Information property: Within the age of AI, proprietary datasets could also be extra helpful than patents. A Canadian firm that has accrued ten years of agricultural sensor information, affected person genomics, or autonomous automobile telemetry has constructed a barrier that can’t be reverse engineered and can’t be replicated on an affordable timescale by even a well-capitalized competitor. Information moats compound over time.
Community results and switching prices
A platform enterprise built-in deeply into buyer workflows — by way of proprietary APIs, licensed integrations, or branded coaching ecosystems — creates lock-in that patents would by no means obtain. The IP technique right here is defensive: guaranteeing that emblems, copyrights, and contractual phrases defend the ecosystem you’ve constructed. Many Canadian B2B SaaS corporations have sturdy community results and weak IP safety for them.

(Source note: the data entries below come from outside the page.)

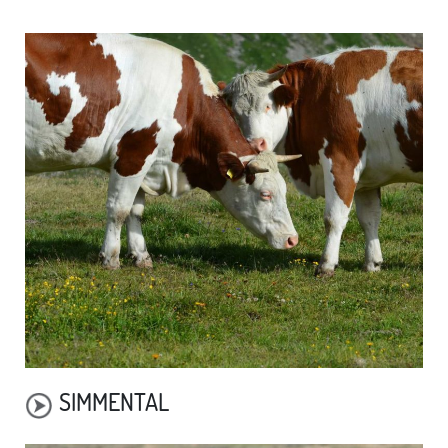
SIMMENTAL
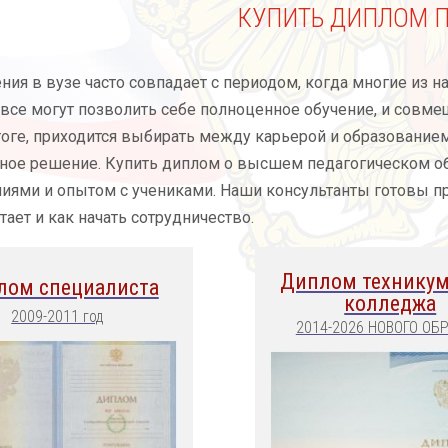
КУПИТЬ ДИПЛОМ П
ния в вузе часто совпадает с периодом, когда многие из 
все могут позволить себе полноценное обучение, и совмещ
оге, приходится выбирать между карьерой и образованием,
ное решение. Купить диплом о высшем педагогическом о
ниями и опытом с учениками. Наши консультанты готовы 
тает и как начать сотрудничество.
Диплом техникум
лом специалиста
колледжа
2009-2011 год
2014-2026 НОВОГО ОБ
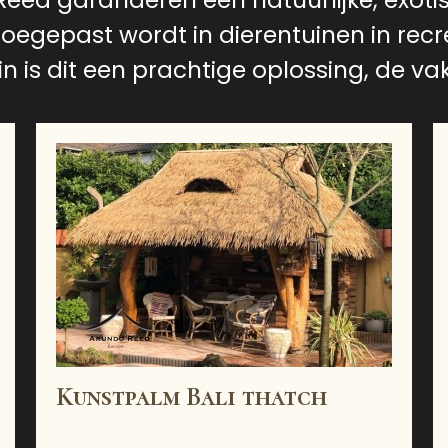
d garanderen een natuurlijke, exotisc
toegepast wordt in dierentuinen in rec
in is dit een prachtige oplossing, de vaka
Kunstpalm Bali thatch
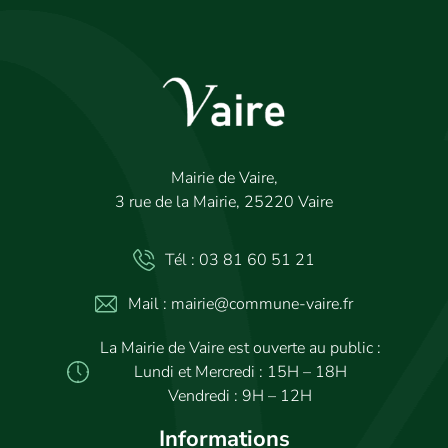
Mairie de Vaire,
3 rue de la Mairie, 25220 Vaire
Tél : 03 81 60 51 21
Mail : mairie@commune-vaire.fr
La Mairie de Vaire est ouverte au public :
Lundi et Mercredi : 15H – 18H
Vendredi : 9H – 12H
Informations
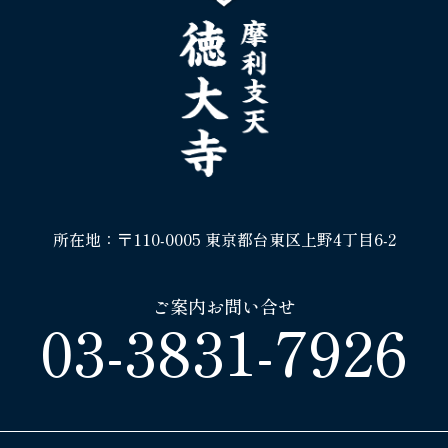
所在地：〒110-0005 東京都台東区上野4丁目6-2
ご案内お問い合せ
03-3831-7926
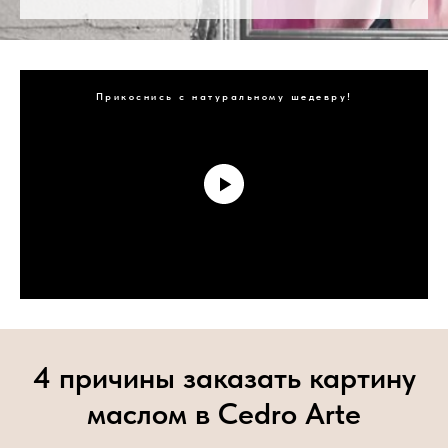
Прикоснись с натуральному шедевру!
4 причины заказать картину
маслом в Cedro Arte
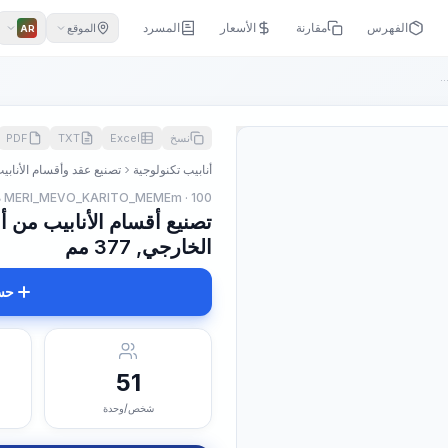
الفهرس
مقارنة
الأسعار
المسرد
الموقع
AR
.
نسخ
Excel
TXT
PDF
أنابيب تكنولوجية
تصنيع عقد وأقسام الأنابي
MERI_MEVO_KARITO_MEMEm · 100 م
تصنيع أقسام الأنابيب من أن
الخارجي, 377 مم
حس
51
شخص/وحدة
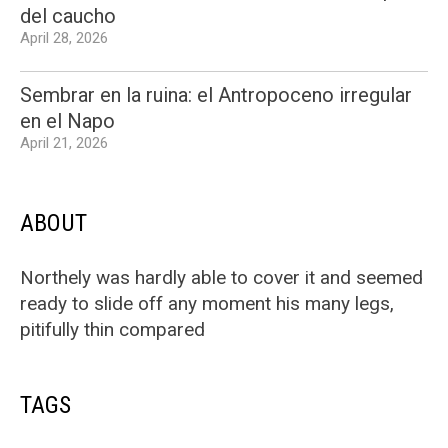
del caucho
April 28, 2026
Sembrar en la ruina: el Antropoceno irregular
en el Napo
April 21, 2026
ABOUT
Northely was hardly able to cover it and seemed
ready to slide off any moment his many legs,
pitifully thin compared
TAGS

Regulatory information exclusivity
In life sciences and agtech, regulatory approval packages confer information exclusivity durations that operate as IP safety impartial of patents. Canadian corporations that focus completely on patent technique whereas ignoring the regulatory IP layer are leaving important worth on the desk.
The businesses which have constructed sturdy aggressive benefits by way of IP — the Qualcomms, the Intels, the pharmaceutical majors — don’t merely file patents. They construct interlocking methods of safety. They establish what’s value patenting (the blocking claims, not the ornamental ones), what’s value holding secret, what ought to turn out to be a regular, and what needs to be licensed strategically to construct ecosystem dependency. They audit their portfolios commonly and abandon weak patents fairly than paying upkeep charges on lifeless weight.
For Canada to compete on this atmosphere, we have to intervene at a number of ranges concurrently. Accelerators and incubators ought to require IP technique as a part of founding workforce training — the query “what’s your IP technique?” must embody commerce secrets and techniques, information governance, requirements participation and regulatory exclusivity, not simply “have you ever filed a patent?”
Authorities applications supporting IP ought to explicitly fund commerce secret governance infrastructure: authorized templates, cybersecurity frameworks and coaching for the HR, authorized and engineering workers who implement secrecy protocols. And subsidizing Canadian firm participation in ISO, IEEE, ITU, and 3GPP processes for applied sciences the place Canada has analysis management — quantum, AI security, clear vitality protocols — would embed Canadian IP into the foundations of worldwide commerce in a method that no patent portfolio can replicate.
The nationwide dialog Canada wants is just not “file extra patents.” It’s “construct actual moats.” Generally a patent is the precise device. Typically it’s not. All the time, it’s only one device in a strategic system. A patent filed and not using a commercialization plan is a disclosure doc on your rivals. A commerce secret with out governance is a lawsuit ready to occur. Information with out licensing phrases is a free useful resource for whoever aggregates it first. Requirements participation skipped is market construction written by another person.
We’ve realized to need the submitting cupboard. Now let’s be taught to construct the moat.
Louis Carbonneau is the founder and CEO of Tangible IP, a patent advisory and brokerage agency.